JIS News

Prime Minister Bruce Golding opened the debate on the Independent Commission of Investigations Bill, which seeks to establish a Commission of Parliament to investigate alleged abuses by the security forces, in the House of Representatives on Wednesday (February 10).
Mr. Golding told the House that nowhere has the issue of the abuse of the rights of ordinary citizens been brought into sharper focus, than in the frequent allegations of police brutality or excessive use of force by the security forces.
“Even where it does not involve injury, just sheer downright abuse and disrespect, it is a matter we cannot ignore,” Mr. Golding said.
He disclosed that 263 persons were fatally shot in 2009 by the police, 224 in 2008 and 272 in 2007. He said that, at the same time, murder of the police has been in double figures for each year since 1999.

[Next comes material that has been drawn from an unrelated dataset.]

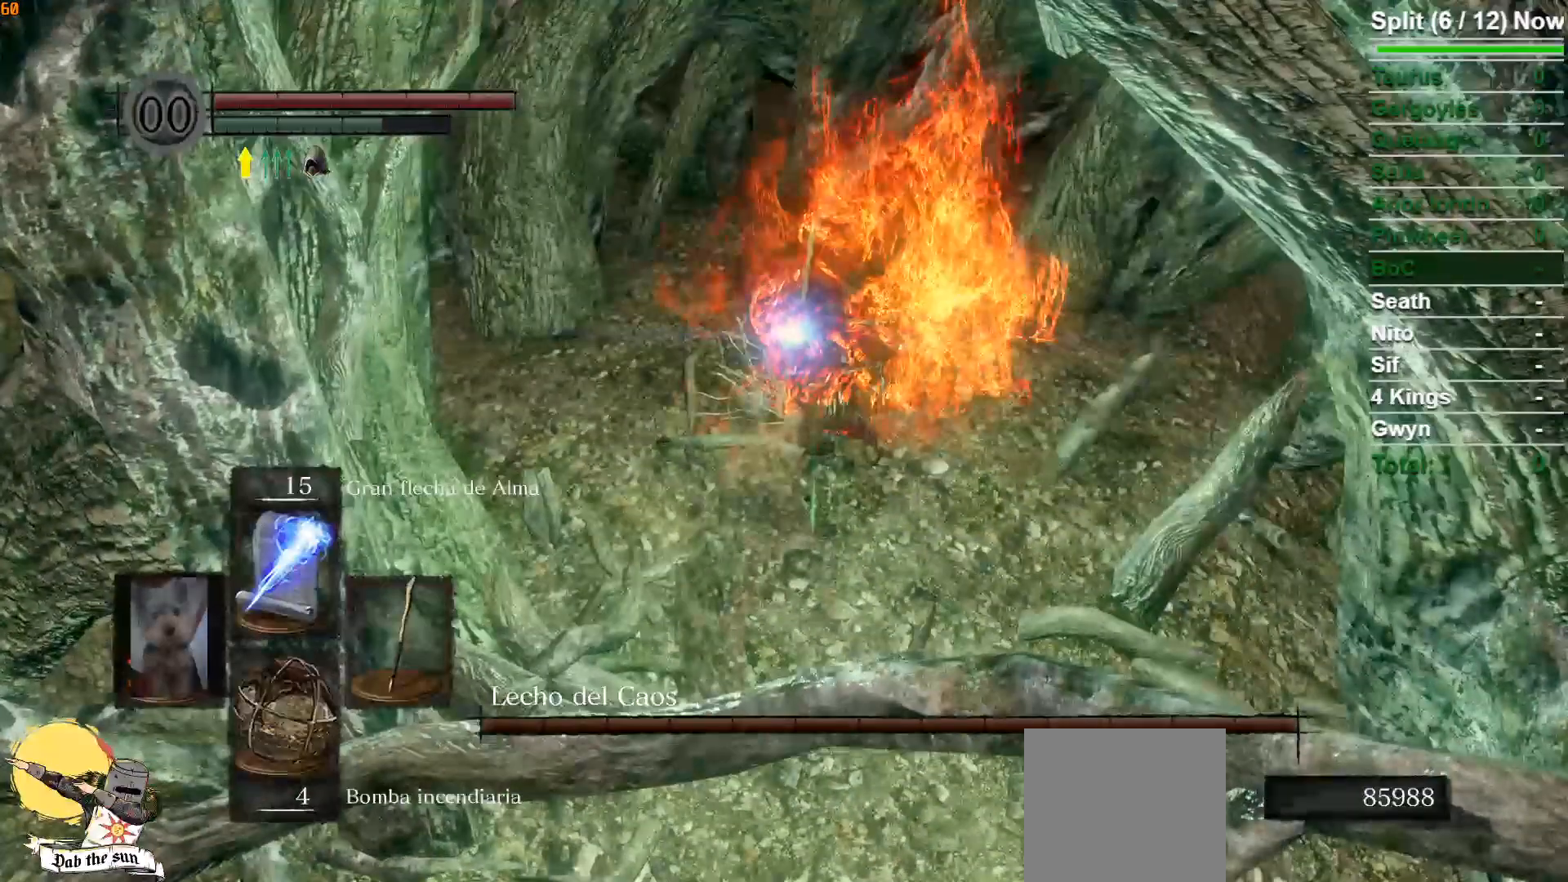
Gameplay with a controller (Xbox layout); each line is a JSON object with the inputs held at the frame after it. "events" lists button and stick changes between this image and that frame as [ms after this image, input, new state], when the widget could be followed in between.
{"buttons": [], "left_stick": "center", "right_stick": "center", "events": [[133, "left_stick", "up"], [133, "right_stick", "down-right"], [250, "right_stick", "center"], [417, "left_stick", "center"]]}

“It is an all too familiar scene, an incident occurs, somebody is shot, demonstrations erupt, there are accusations and people cry for justice,” the Prime Minister noted.
He said that many in the public were quick to jump to conclusions; either that the police were wicked or, whether the victim was found with a gun or not, he is a criminal and deserves no sympathy.
“We cannot leave such an important area of law enforcement, to controversy or to the kind of processes to which we have been accustomed where some investigation is carried out, it may be completed or it may never be completed, but it is never done in a way which commands confidence among the public,” he insisted.
Mr. Golding noted, however, that there are instances where the use of deadly force may not be avoidable.
“There are some people out there that have not just a capacity, but an inclination, to viciousness and, even as we proclaim their innocence until found guilty, even as we recognise that their human rights are no less valuable and no less deserving of protection than yours or mine, let us not powder puff them,” he stated.
The Independent Commission of Investigations Act 2009 is aimed at repealing the Police Public Complaints Act to provide for the appointment of an Independent Commission of Investigations.
The new Commission would have regional offices, headed by a chairman or deputy chairmen, allowing for the conducting of investigations into complaints against the security forces, appointment of investigators to carry out investigations and ensuring that the necessary reports are submitted to the Commission.
Debate on the Bill will continue at the next sitting of the House of Representatives.